Estratto del testo -
+ + + + + + +

Lunedì in Albis. Pasquetta.
Nella Casa di campagna di amici per onorare il primo raccolto dei carciofi d’o Vuosco. Le mammarelle.
Discussioni da cenacolo letterario con i padroni di casa: “Ma che cosa è, dunque, realmente il carciofo?”
“E’il bocciolo di un fiore che non giunge a maturazione colto giusto in tempo per essere cucinato e mangiato.”
“Se la lasciassimo abbandonata nei campi diventerebbe simile ad una margherita azzurra e al cardone selvatico: ecco perché Plinio lo chiamava Cardus e gli Arabi cardo fiorito!”
“ Sai perché si dice mammarella la prima che fa capolino tra marzo e aprile?”
“ Ma perché darà origine a figli e nipoti fino a maggio”.
“ Quindi femmina è il sesso di questa pianta fertile e prolifica.”
“ Guarda che quel temerario e sfrontato abate Galiani nel suo Vocabolario del Dialetto Napoletano ci ha scherzato sopra. Leggi:
“Carcioffola. Carciofo, in francese artichaut.

+ + + + + + +

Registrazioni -
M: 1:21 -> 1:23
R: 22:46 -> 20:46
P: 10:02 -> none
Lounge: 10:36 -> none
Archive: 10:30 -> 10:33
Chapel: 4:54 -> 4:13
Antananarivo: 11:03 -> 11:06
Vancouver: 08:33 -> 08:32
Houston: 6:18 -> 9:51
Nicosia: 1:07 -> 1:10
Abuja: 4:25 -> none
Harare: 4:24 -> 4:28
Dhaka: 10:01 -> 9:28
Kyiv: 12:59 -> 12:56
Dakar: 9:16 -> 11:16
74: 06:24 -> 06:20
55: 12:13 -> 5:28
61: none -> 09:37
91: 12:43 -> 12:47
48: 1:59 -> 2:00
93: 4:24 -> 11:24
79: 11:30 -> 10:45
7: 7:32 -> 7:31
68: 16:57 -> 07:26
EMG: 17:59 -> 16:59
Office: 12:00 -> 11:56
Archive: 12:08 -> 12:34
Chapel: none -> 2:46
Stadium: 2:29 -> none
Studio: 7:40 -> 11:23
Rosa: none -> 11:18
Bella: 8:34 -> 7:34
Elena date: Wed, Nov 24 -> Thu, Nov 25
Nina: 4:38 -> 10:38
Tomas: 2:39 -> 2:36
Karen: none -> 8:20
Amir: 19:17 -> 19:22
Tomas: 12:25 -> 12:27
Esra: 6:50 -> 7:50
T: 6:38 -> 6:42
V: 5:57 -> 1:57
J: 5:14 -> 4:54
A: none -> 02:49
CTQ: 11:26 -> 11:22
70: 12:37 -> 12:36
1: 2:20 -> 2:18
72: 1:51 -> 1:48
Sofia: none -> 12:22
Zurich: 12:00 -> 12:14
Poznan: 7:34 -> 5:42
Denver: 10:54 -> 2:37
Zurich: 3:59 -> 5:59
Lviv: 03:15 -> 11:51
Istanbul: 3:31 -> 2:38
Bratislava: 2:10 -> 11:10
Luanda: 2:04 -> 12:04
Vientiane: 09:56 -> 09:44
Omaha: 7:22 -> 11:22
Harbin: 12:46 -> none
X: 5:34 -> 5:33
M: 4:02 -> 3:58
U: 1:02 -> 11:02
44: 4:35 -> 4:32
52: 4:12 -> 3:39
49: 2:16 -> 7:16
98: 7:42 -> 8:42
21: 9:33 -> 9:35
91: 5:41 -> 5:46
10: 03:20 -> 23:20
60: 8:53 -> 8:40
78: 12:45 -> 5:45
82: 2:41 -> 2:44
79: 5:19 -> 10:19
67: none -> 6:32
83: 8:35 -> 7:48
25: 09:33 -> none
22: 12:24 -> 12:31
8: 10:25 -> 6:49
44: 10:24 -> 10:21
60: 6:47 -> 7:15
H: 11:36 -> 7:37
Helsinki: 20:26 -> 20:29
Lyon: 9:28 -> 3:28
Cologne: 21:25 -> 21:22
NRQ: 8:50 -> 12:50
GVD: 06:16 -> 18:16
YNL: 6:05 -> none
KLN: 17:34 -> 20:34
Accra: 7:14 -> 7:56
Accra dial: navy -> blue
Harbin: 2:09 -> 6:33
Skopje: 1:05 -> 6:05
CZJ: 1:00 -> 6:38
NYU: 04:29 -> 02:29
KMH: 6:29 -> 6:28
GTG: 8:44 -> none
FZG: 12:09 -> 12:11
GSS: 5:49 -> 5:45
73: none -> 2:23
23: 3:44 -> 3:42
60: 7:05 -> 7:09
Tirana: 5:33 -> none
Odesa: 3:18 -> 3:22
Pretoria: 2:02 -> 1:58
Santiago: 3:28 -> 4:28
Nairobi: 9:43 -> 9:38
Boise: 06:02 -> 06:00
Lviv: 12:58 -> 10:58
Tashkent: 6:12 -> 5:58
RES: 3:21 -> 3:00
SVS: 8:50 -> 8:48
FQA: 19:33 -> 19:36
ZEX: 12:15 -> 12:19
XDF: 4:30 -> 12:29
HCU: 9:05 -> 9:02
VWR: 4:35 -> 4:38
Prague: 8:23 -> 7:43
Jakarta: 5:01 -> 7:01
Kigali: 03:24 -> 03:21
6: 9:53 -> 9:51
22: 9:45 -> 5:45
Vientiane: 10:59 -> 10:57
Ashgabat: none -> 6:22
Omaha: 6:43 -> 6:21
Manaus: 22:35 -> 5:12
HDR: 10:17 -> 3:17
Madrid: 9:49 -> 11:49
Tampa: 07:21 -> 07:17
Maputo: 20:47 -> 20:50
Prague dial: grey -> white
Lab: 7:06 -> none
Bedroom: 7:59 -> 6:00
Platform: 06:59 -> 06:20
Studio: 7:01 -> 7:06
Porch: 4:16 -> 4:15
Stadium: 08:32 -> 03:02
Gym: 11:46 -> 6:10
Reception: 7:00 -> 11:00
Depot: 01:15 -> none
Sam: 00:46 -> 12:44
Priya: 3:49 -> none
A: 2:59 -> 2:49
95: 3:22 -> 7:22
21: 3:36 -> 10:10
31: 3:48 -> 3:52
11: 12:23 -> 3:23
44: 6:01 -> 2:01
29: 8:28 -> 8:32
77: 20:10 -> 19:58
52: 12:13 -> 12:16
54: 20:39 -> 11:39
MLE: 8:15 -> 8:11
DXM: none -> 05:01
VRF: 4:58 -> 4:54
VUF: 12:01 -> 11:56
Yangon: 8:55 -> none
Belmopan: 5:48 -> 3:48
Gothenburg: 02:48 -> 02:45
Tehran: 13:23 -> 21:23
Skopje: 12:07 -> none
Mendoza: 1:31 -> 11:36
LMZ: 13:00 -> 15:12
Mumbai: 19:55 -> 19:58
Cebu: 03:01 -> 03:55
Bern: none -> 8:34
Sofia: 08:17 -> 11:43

+ + + + + + +

Consegna 1 -
In base al brano sui carciofi, per quale motivo viene chiamata mammarella la prima che fa capolino tra marzo e aprile? Rispondi in una o due frasi.
Consegna 2 -
Converti in una tabella Markdown il tratto delle registrazioni che va dall'inizio fino alla riga contenente "EMG: 17:59 -> 16:59", inclusa. Usa le colonne "N." e "Riga", con il numero progressivo e il testo di ciascuna riga, e tralascia le righe vuote.

Soluzione dell'esercizio 1 -
Viene chiamata mammarella perché darà origine a figli e nipoti fino a maggio.

Soluzione dell'esercizio 2 -
| N. | Riga |
|---|---|
| 1 | M: 1:21 -> 1:23 |
| 2 | R: 22:46 -> 20:46 |
| 3 | P: 10:02 -> none |
| 4 | Lounge: 10:36 -> none |
| 5 | Archive: 10:30 -> 10:33 |
| 6 | Chapel: 4:54 -> 4:13 |
| 7 | Antananarivo: 11:03 -> 11:06 |
| 8 | Vancouver: 08:33 -> 08:32 |
| 9 | Houston: 6:18 -> 9:51 |
| 10 | Nicosia: 1:07 -> 1:10 |
| 11 | Abuja: 4:25 -> none |
| 12 | Harare: 4:24 -> 4:28 |
| 13 | Dhaka: 10:01 -> 9:28 |
| 14 | Kyiv: 12:59 -> 12:56 |
| 15 | Dakar: 9:16 -> 11:16 |
| 16 | 74: 06:24 -> 06:20 |
| 17 | 55: 12:13 -> 5:28 |
| 18 | 61: none -> 09:37 |
| 19 | 91: 12:43 -> 12:47 |
| 20 | 48: 1:59 -> 2:00 |
| 21 | 93: 4:24 -> 11:24 |
| 22 | 79: 11:30 -> 10:45 |
| 23 | 7: 7:32 -> 7:31 |
| 24 | 68: 16:57 -> 07:26 |
| 25 | EMG: 17:59 -> 16:59 |